When adding a new dataFrame if an overlap index is found, update the data. If it is not found, add the data including the new index.
df1 = pd.DataFrame({"Proj. Num" :["A"],'ID':[000],'DATA':["NO_DATA"]})
df1 = df1.set_index(["ID"])
df2 = pd.DataFrame({"Proj. Num" :["B"],'ID':[100],'DATA':["OK"], })
df2 = df2.set_index(["ID"])
df3 = pd.DataFrame({"Proj. Num" :["B"],'ID':[100],'DATA':["NO_OK"], })
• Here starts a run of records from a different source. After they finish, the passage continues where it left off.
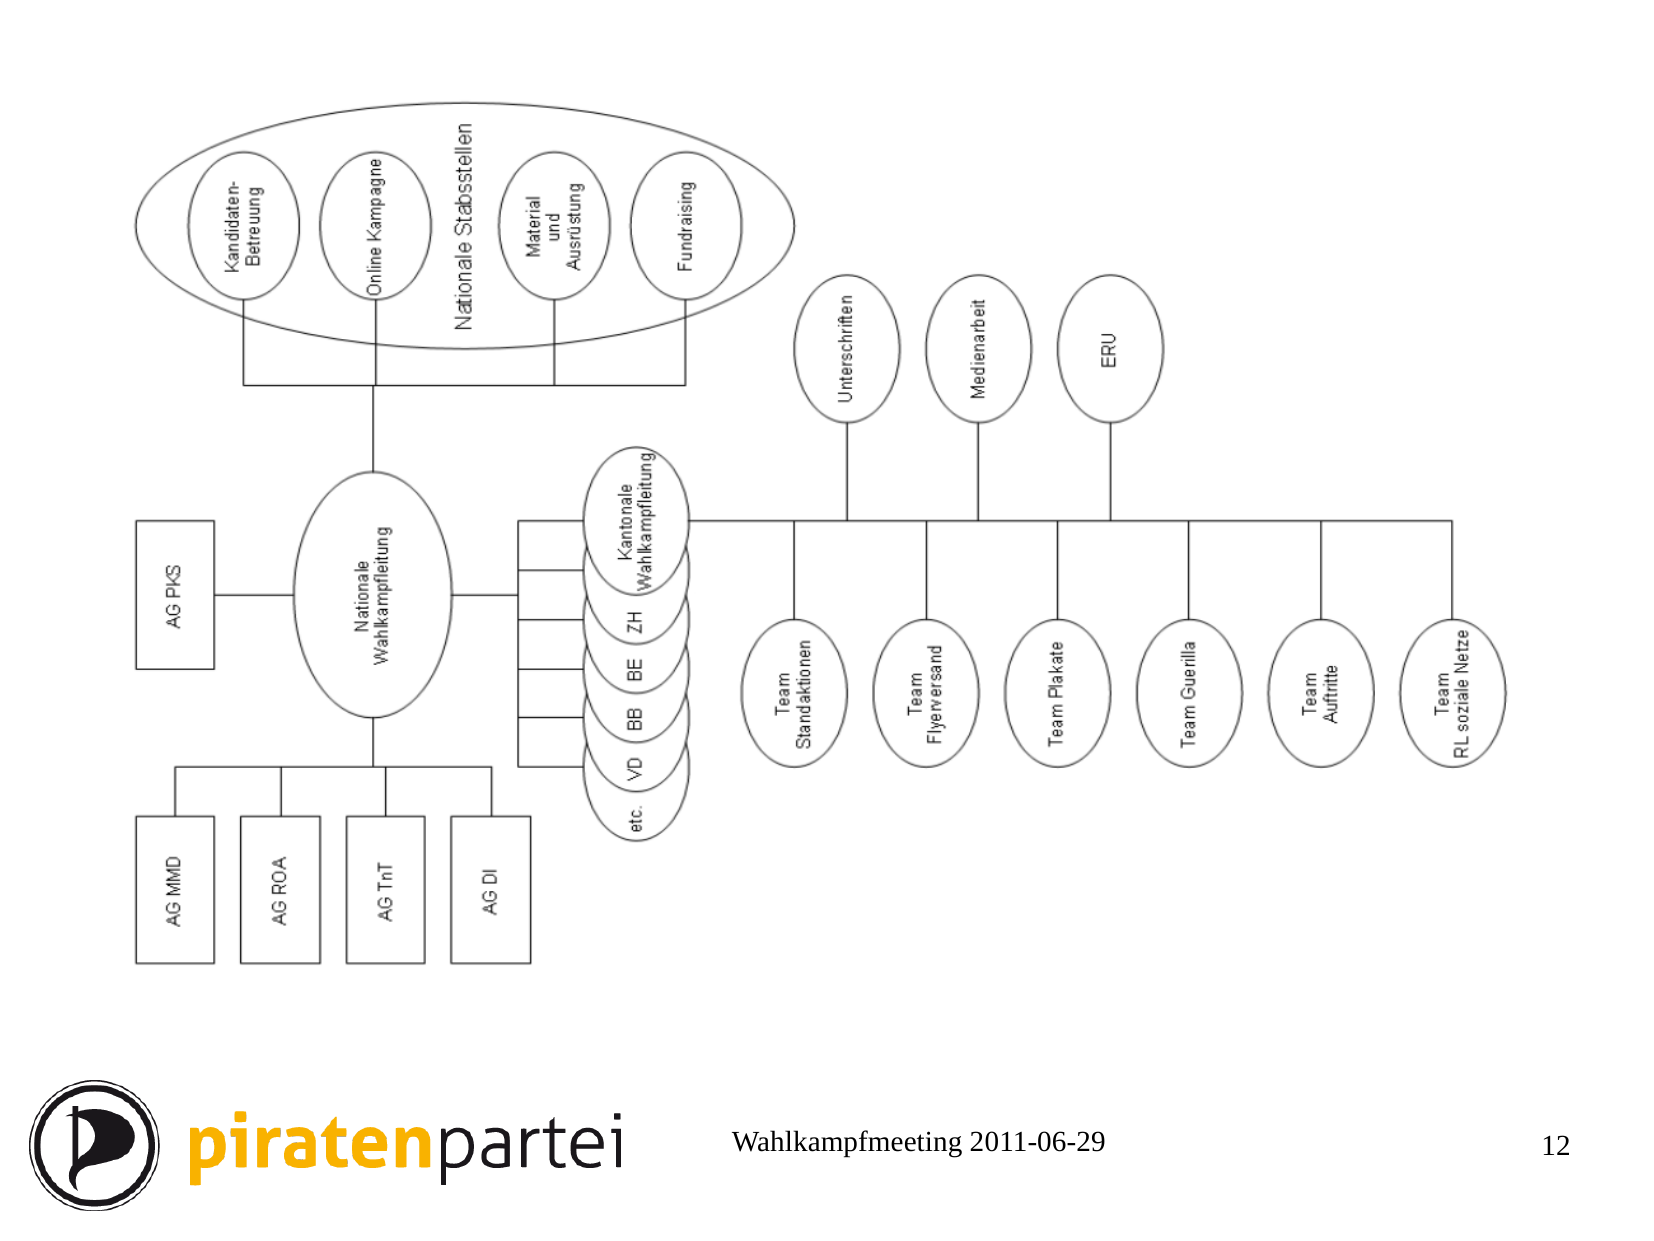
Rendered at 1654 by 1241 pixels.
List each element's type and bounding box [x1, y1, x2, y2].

picture [29, 29, 1595, 1063]
picture [29, 1080, 621, 1211]
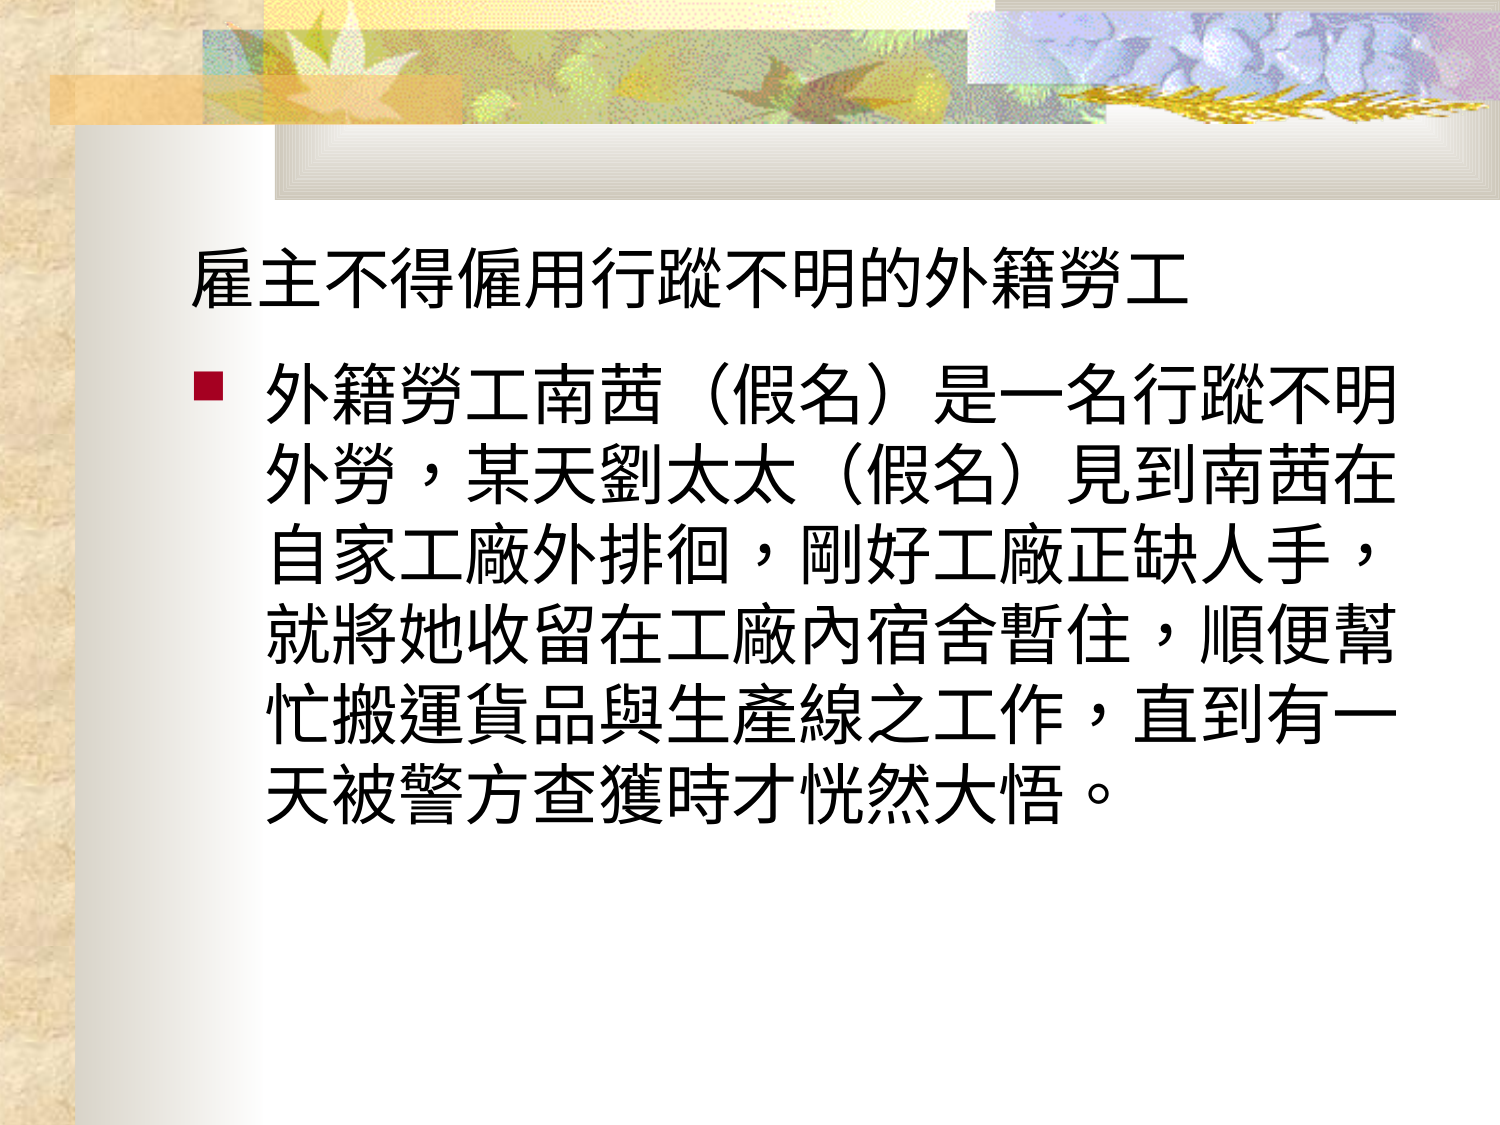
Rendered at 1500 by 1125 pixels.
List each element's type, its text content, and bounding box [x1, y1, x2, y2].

title 雇主不得僱用行蹤不明的外籍勞工 [174, 137, 1450, 325]
list 外籍勞工南茜（假名）是一名行蹤不明外勞，某天劉太太（假名）見到南茜在自家工廠外排徊，剛好工廠正缺人手，就將她收留在工廠內宿舍暫住，順便幫忙搬運貨品與生產線之工作，直到有一天被警方查獲時才恍然大悟。 [174, 344, 1450, 1020]
picture [0, 0, 1500, 1125]
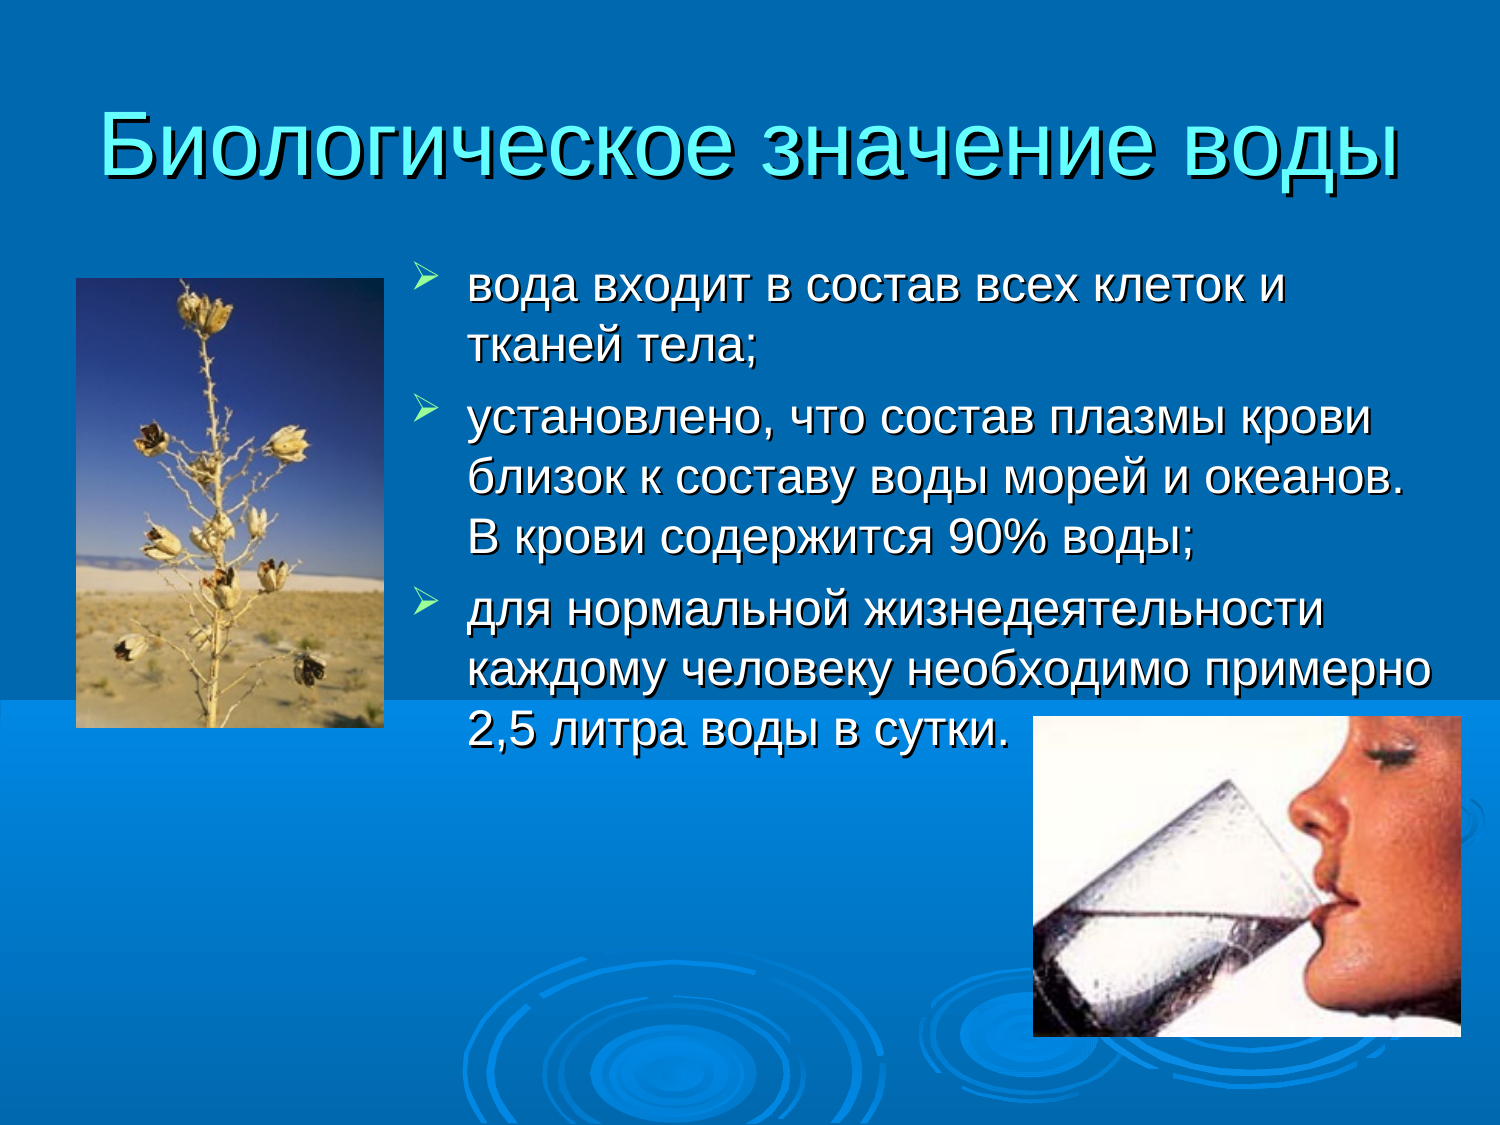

df3 = df3.set_index(["ID"])
#df3 = pd.concat([df1,df2, df3]) #Concat,merge,join???
df3
I have tried concatenate with _verify_integrity=False_ but it just gives an error, and I think there is a more simple/nicer way to do it.
Solution with concat + Index.duplicated for boolean mask and filter by boolean indexing:
df3 = pd.concat([df1, df2, df3])
df3 = df3[~df3.index.duplicated()]
print (df3)
DATA Proj. Num
ID
0 NO_DATA A
100 OK B
Another solution by comment, thank you:
df3 = pd.concat([df3,df1])
df3 = df3[~df3.index.duplicated(keep='last')]
print (df3)
DATA Proj. Num
ID
100 NO_OK B
0 NO_DATA A
You can concatenate all the dataframes along the index; group by index and decide which element to keep of the group sharing the same index.
From your question it looks like you want to keep the last (most updated) element with the same index. It is then important the order in which you pass the dataframes in the pd.concat function.
For a list of other methods, see here.
res = pd.concat([df1, df2, df3], axis = 0)
res.groupby(res.index).last()
Which gives:
DATA Proj. Num
ID
0 NO_DATA A
100 NO_OK B
#update existing rows
df3.update(df1)
#append new rows
df3 = pd.concat([df3,df1[~df1.index.isin(df3.index)]])
#update existing rows
df3.update(df2)
#append new rows
df3 = pd.concat([df3,df2[~df2.index.isin(df3.index)]])
Out[2438]:
DATA Proj. Num
ID
100 OK B
0 NO_DATA A